Come off it. Pumping nonsense into a school curriculum in an effort to increase critical thought is like pumping botox into your knees to improve your running ability. Stultifying nonsense will stultify and little more.
The more conflicting beliefs that are taught at school, the more likely it is that students will develop a capacity for critical thought. And this is something that clearly neither modern Christians nor modern Atheists want.
Clearly, critical thinking is part and parcel of understanding evolution but not religion. How do we know this?
Consider a degreed biologist. I don't have to tell you from where said biologist comes or where said degree was issued - such biologists almost invariably accept evolution from the evidence.
Said biologist might come from New York or New Delhi, Toronto or Tokyo, Boston or Buenos Aires, Sydney or Shanghai, Chicago or Cairo, Dublin or Dakar. The understanding of evolutionary biology between any two of said biologists will be almost universal, quibbling not over substance but over the minor details that all scientists in all fields debate as part of the rigorous process of peer review.
Now consider a pious and faithful believer. First, I have to tell you from where they hail. Only then can you guess with any accuracy at what they believe. And you will find vast chasms of belief separating one from the other.
Why? Because science is universal. It presents information available to anyone applying the scientific method. Religion is cultural, dependent entirely on baseless tales drilled into ones memory by cultural guardians.
A biology question:
Why does genetic drift occur? We have, literally, tons of documented analysis on how, when, and why it occurs. No mere claims that it does occur, but documentation showing the occurrence playing out and demonstrating all the details of how it does so.
A religious question:
Why should we eat pork? Because a book from roughly the 5th century BC says God told Moses so. No, because a 7th century book says Allah told Mohammed so. No, wait, it's all right because Jesus said so. That's all. Nothing more.
If non-indigenous Australians had left that continent forever isolated to develop on its own, thousands of years in the future the inhabitants of that island would have eventually discovered evolution, and subsequently, genetic drift. But they never would have 'discovered' some ancient carpenter in a far-off desert land telling people it's all right to eat pork. Because the former is a phenomenon waiting to be observed, while the latter is just folklore with no more basis than leprechauns or goblins.

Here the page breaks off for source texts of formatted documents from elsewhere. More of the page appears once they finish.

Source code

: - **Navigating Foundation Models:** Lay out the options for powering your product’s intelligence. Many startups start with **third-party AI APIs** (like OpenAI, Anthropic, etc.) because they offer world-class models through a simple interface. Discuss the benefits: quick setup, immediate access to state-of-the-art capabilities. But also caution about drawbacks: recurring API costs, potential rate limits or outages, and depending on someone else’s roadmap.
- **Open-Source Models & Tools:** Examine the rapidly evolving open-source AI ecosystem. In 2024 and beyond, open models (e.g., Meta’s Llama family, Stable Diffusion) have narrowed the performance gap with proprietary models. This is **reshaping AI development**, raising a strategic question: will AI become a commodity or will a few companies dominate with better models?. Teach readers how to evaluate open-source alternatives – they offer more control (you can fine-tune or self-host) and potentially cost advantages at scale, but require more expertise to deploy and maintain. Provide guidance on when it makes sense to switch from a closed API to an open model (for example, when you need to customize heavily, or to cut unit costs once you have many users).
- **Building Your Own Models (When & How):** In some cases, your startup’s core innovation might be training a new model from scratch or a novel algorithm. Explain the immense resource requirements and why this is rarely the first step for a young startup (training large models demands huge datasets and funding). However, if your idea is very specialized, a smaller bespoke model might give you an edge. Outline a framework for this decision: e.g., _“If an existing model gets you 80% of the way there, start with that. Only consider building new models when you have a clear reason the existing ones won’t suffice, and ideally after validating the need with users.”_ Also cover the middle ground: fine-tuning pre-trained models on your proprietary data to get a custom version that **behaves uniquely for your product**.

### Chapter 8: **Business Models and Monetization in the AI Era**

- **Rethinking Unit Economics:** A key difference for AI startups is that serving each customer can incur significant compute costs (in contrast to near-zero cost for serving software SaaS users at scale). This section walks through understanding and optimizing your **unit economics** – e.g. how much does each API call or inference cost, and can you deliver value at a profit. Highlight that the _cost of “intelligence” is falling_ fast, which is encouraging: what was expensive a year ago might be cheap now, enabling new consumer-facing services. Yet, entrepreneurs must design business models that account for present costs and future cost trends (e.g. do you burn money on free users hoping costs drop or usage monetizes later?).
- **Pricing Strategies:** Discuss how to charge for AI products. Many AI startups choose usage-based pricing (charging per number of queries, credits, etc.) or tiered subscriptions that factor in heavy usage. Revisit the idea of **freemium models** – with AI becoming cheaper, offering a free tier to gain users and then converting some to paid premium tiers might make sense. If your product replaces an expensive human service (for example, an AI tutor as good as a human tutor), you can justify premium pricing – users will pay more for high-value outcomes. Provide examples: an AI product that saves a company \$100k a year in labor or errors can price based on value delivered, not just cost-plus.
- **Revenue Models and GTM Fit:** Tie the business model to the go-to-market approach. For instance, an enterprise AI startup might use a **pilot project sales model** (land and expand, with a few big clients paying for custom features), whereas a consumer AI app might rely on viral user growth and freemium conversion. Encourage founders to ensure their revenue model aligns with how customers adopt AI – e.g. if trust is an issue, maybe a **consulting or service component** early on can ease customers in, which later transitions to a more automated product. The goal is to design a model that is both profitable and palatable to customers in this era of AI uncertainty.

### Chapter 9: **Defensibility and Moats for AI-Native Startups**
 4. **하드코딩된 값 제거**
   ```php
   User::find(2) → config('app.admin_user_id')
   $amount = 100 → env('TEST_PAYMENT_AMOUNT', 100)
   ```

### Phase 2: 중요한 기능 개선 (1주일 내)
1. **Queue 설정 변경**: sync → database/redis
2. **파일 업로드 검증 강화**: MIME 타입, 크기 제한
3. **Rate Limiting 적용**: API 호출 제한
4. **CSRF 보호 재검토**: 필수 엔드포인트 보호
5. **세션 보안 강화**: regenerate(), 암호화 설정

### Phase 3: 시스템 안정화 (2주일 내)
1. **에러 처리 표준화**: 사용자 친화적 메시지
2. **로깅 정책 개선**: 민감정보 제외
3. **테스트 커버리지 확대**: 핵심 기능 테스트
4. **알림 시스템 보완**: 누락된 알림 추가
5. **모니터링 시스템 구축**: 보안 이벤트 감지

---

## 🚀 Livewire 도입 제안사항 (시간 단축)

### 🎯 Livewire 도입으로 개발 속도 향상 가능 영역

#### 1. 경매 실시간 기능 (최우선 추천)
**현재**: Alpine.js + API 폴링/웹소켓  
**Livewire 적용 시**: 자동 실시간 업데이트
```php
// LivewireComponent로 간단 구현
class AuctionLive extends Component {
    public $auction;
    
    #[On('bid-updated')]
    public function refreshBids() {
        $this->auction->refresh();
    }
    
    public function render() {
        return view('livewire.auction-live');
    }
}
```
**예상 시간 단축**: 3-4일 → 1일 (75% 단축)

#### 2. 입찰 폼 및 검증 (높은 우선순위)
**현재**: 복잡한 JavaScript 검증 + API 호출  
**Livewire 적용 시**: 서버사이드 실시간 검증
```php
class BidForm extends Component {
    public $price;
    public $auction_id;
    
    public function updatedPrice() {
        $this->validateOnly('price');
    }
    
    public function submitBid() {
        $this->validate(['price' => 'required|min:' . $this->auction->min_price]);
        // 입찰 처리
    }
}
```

And that's the difference between scientific knowledge and religious claims.
Last edited by Unsettomati; 09-30-2013 at 09:12 AM..
Clearly, critical thinking is part and parcel of understanding evolution but not religion.
Wrong. Critical thinking is needed to understand ANYTHING. If you want to understand the hair on your head, you need critical thinking. The religious fundamentalist is no different from the atheist fundamentalist, neither understand anything. Why can we eat pork? The Bible says not to eat pork because it is unclean. Pork is no longer unclean. See how easy that was, with a little critical thought?
Wrong. Critical thinking is needed to understand ANYTHING. If you want to understand the hair on your head, you need critical thinking. The religious fundamentalist is no different from the atheist fundamentalist, neither understand anything. Why can we eat pork? The Bible says not to eat pork because it is unclean. Pork is no longer unclean. See how easy that was, with a little critical thought?
At least you were kind enough to underscore for us all that you haven't the foggiest notion of what constitutes 'critical thinking'.